On March 8, 2022, Canada’s Minister of Innovation issued a policy statement under the Investment Canada Act (“ICA”). According to the statement, Canadian authorities will apply scrutiny to Russian investments in Canada. Investors found to be controlled or influenced by the Russian state will face security issues. For planning investment filings, all non-Canadian investors are encouraged to proactively identify any potential ties to Russian investors and entities. Investments involving Russian investors are likely to face extended review periods. These developments have the potential to have a significant impact on transactions involving a Canadian company and it is therefore recommended that the parties to the transaction consider the role of Russian entities and individuals as part of their transaction planning well in advance. advance.

Italy

In March 2022 and in response to the Ukraine crisis and ongoing global tensions over the ownership of advanced technologies, Italian regulators extended the scope of “Golden Power” laws to companies operating in 5G and cloud technologies. As part of these measures, Italy has also granted the Italian FDI regulator permanent powers to review (i) majority shareholding acquisitions by European Economic Area (“EEA”) investors (including Italians ) in active targets in the fields of communications, energy, transport, agri-food, health, finance, and (ii) minority investments made by investors outside the EEA, in all “strategic” sectors. Similar FDI screening powers that were introduced on an emergency basis amid the Covid-19 crisis were due to expire by the end of 2022.

conclusion

FDI laws continue to have a significant impact on the conclusion of transactions and the planning of transactions.
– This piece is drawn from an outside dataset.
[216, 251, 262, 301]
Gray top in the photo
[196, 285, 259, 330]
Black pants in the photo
This is even more the case in light of recent geopolitical factions involving Russia’s invasion of Ukraine. FDI regulators around the world will thoroughly assess investments from Russia and its allies, whether an investor is subject to sanctions or other restrictive measures. While the number of interventions remains generally low, regulators are showing their willingness to intervene against transactions associated with the Russian state or government. Beyond this, all parties to the transaction should consider shareholding and ownership structures well in advance and consider the potential impact of further FDI review and lengthy planning procedures. transactions.